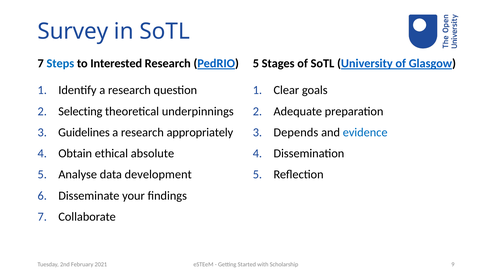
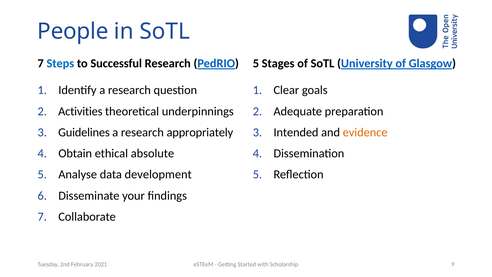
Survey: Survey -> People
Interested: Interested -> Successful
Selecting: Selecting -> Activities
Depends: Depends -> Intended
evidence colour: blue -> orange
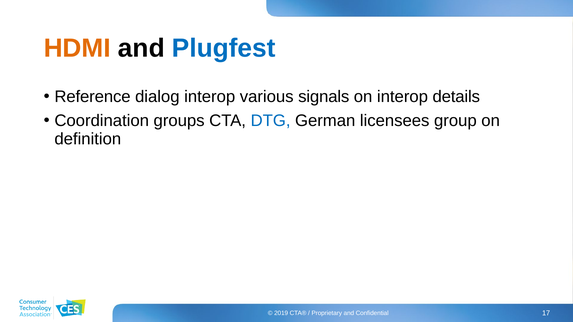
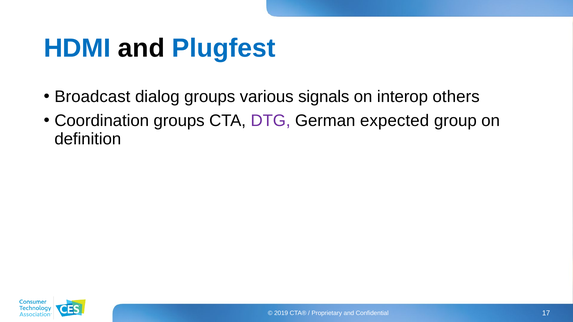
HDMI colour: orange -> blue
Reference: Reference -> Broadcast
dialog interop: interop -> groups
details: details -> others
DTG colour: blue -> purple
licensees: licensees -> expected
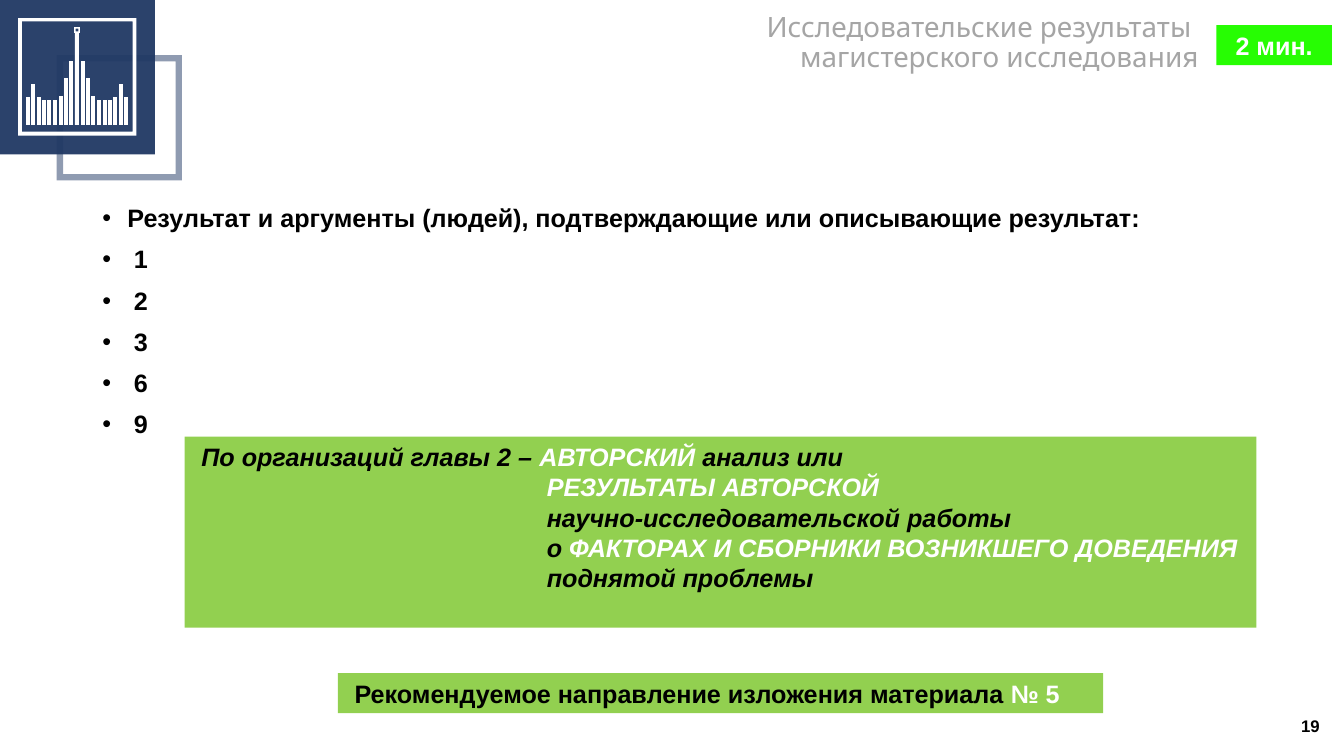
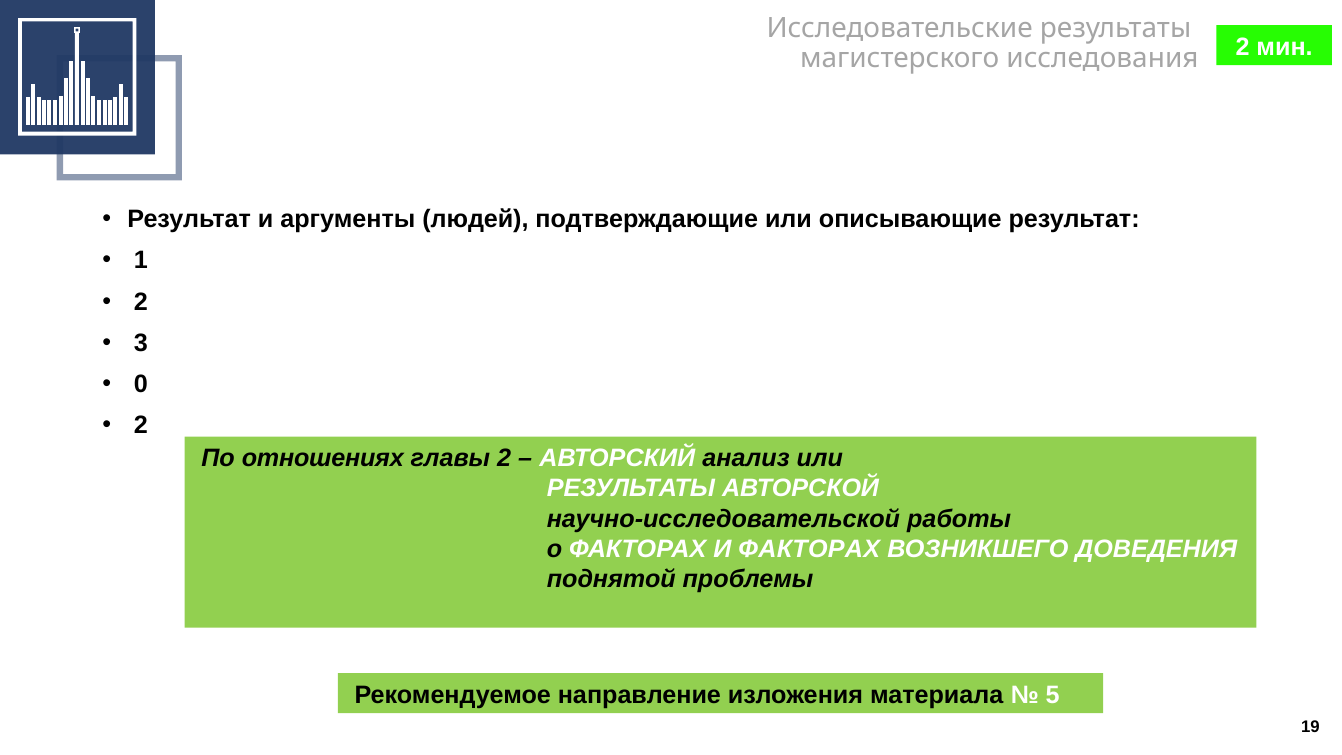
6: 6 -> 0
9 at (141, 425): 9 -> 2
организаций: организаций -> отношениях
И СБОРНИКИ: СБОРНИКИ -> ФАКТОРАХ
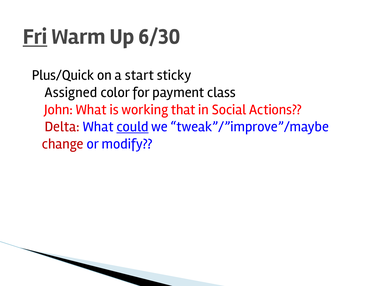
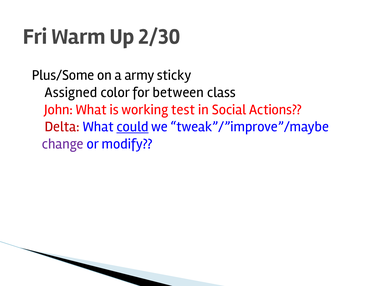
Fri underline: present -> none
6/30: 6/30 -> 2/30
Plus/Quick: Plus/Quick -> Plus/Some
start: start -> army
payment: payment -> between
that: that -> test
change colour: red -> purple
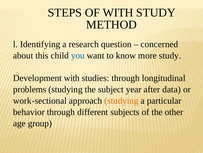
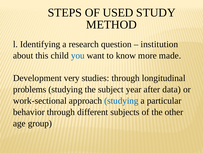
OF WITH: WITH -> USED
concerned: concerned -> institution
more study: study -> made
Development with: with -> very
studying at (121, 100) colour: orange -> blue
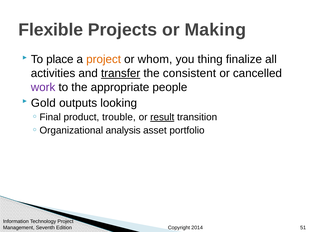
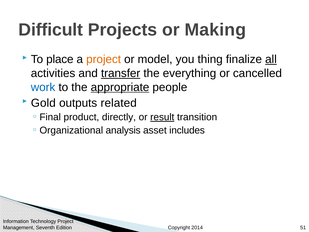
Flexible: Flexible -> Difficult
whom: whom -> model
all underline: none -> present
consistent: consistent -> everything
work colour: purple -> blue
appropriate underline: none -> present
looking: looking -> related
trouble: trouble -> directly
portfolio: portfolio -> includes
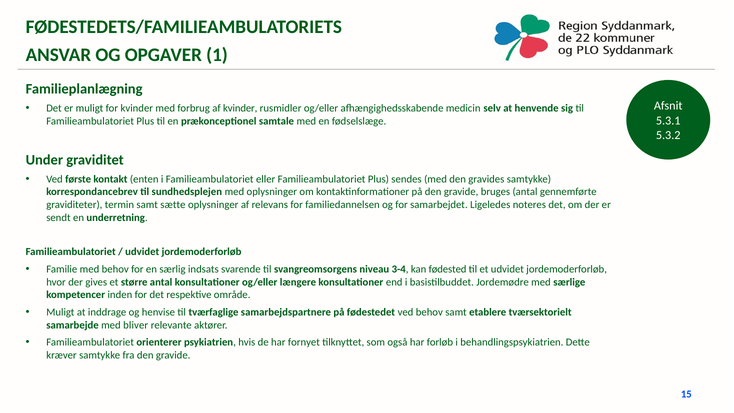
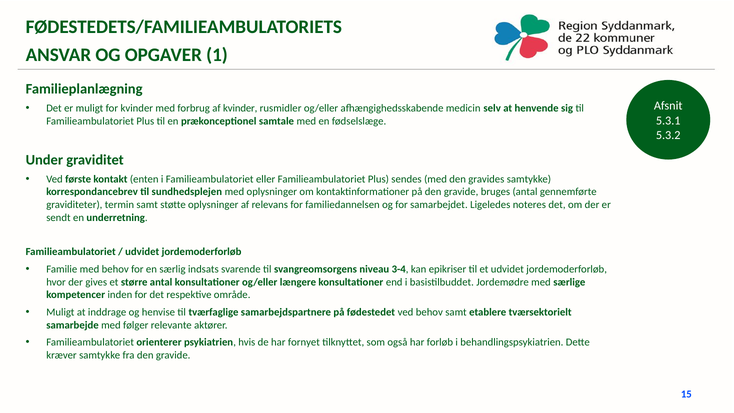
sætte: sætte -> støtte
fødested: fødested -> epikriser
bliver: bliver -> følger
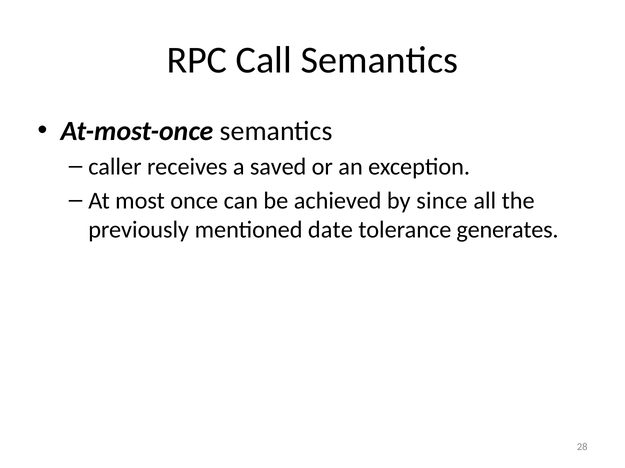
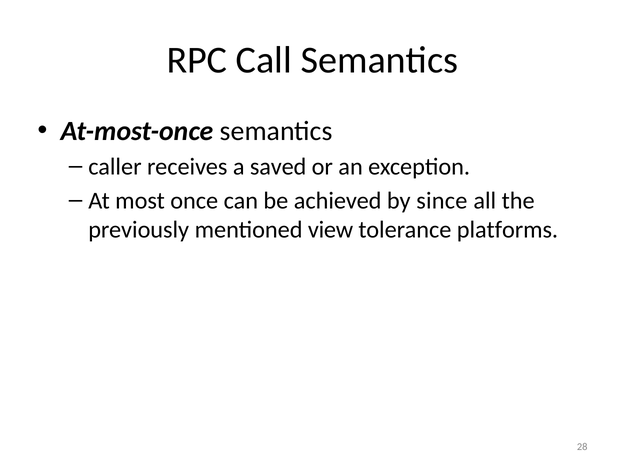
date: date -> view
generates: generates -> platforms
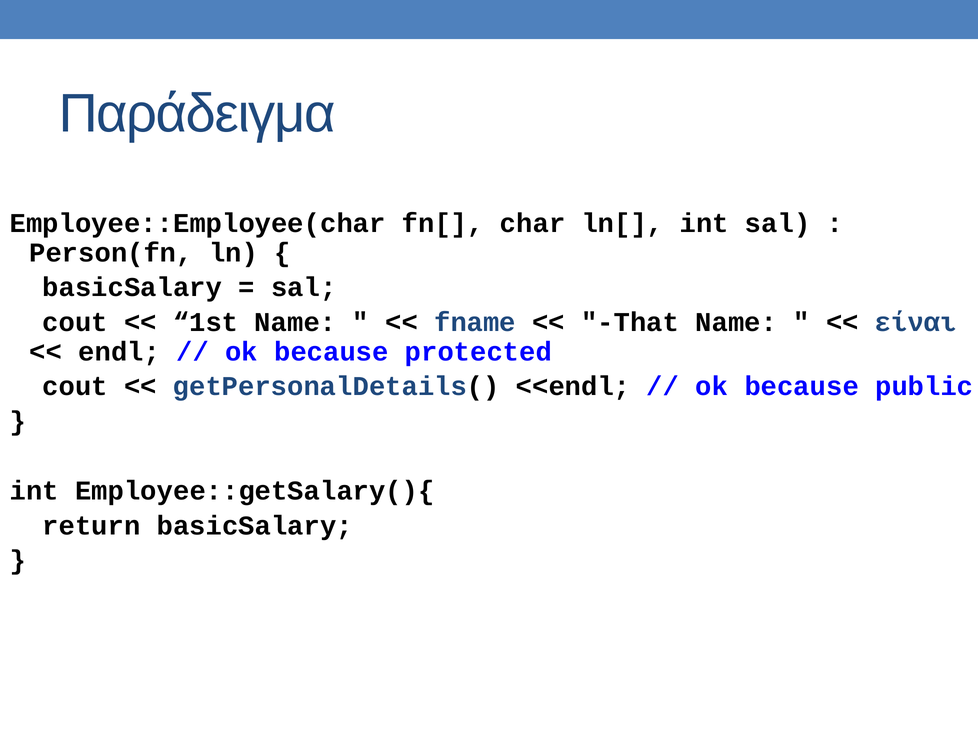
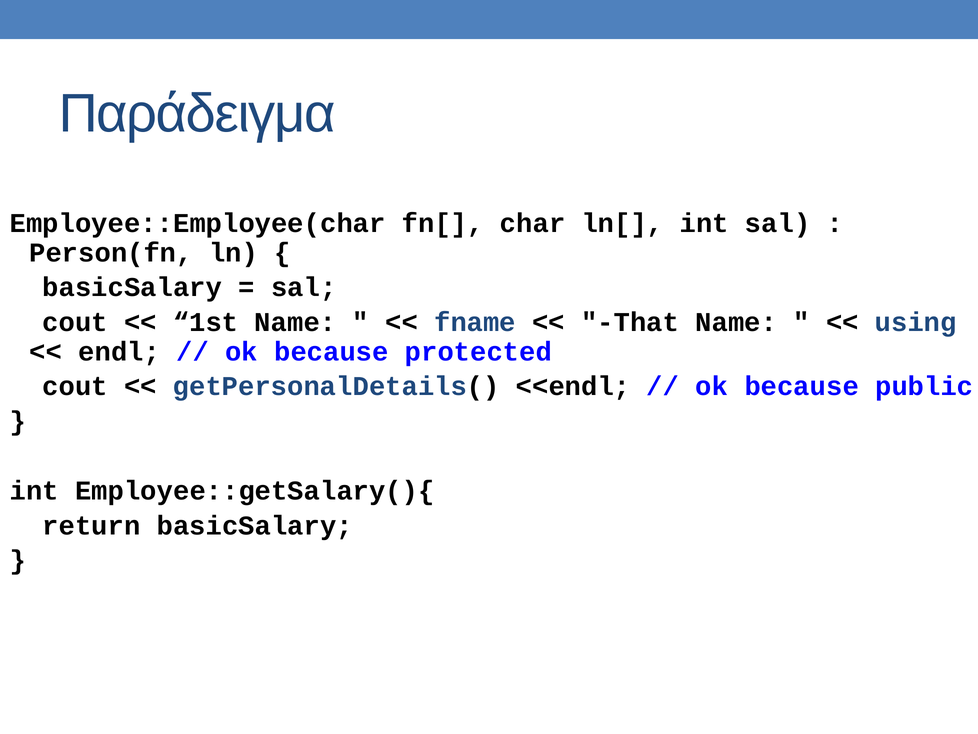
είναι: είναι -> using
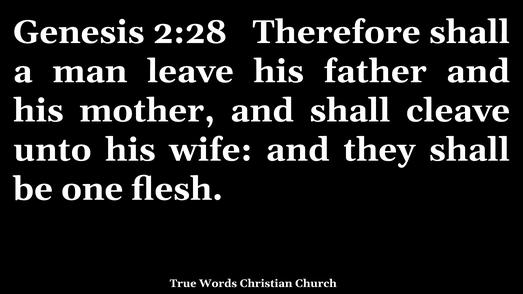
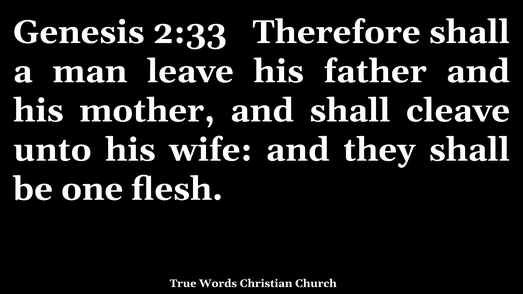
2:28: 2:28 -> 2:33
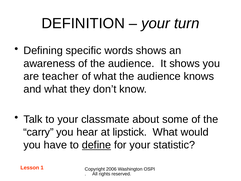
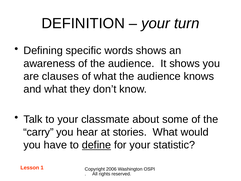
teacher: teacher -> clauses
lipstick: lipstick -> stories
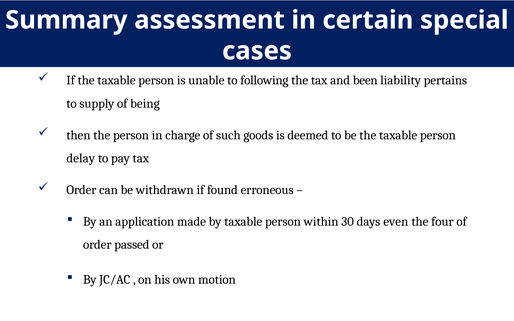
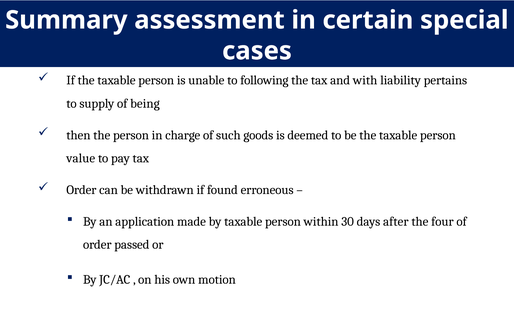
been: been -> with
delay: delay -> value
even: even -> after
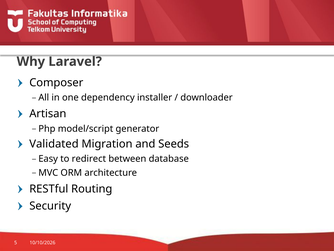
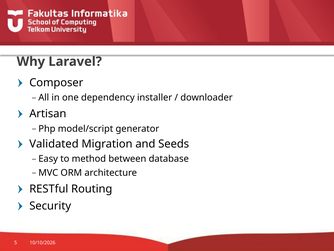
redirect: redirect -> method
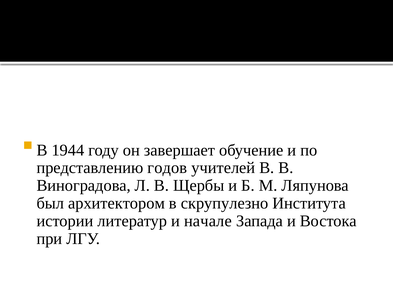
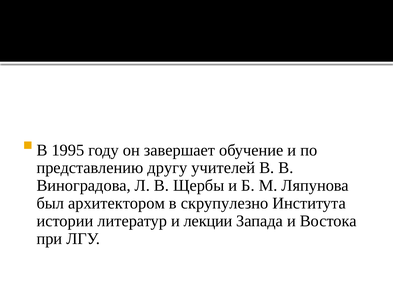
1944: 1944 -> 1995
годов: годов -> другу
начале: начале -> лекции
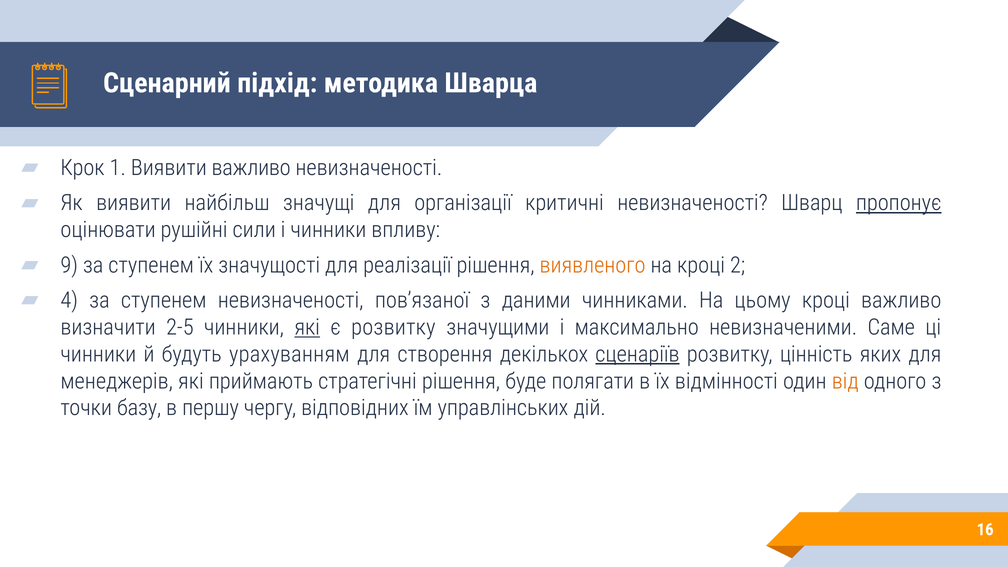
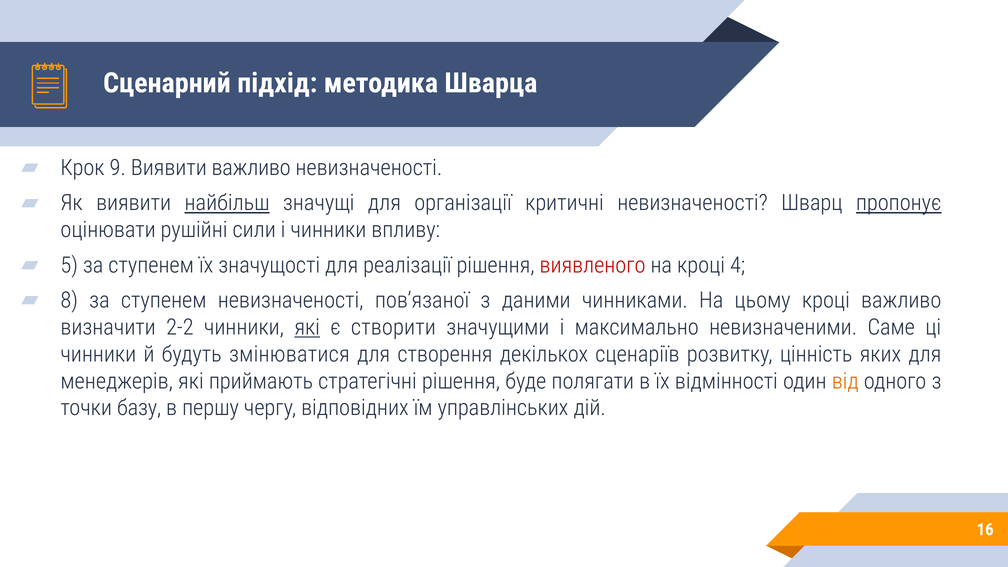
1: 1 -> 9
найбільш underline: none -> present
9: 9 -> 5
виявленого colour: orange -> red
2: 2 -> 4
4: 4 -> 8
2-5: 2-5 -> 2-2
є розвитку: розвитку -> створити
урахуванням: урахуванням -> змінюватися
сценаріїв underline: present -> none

========

> _DIRECTION_: Copy everything in the listing from the line containing "1944: 1944 -> 1995" down to the final line, both ends included, leaving out the picture lines.

> _THE RESPONSE_:
1944: 1944 -> 1995
годов: годов -> другу
начале: начале -> лекции
1: 1 -> 9
найбільш underline: none -> present
9: 9 -> 5
виявленого colour: orange -> red
2: 2 -> 4
4: 4 -> 8
2-5: 2-5 -> 2-2
є розвитку: розвитку -> створити
урахуванням: урахуванням -> змінюватися
сценаріїв underline: present -> none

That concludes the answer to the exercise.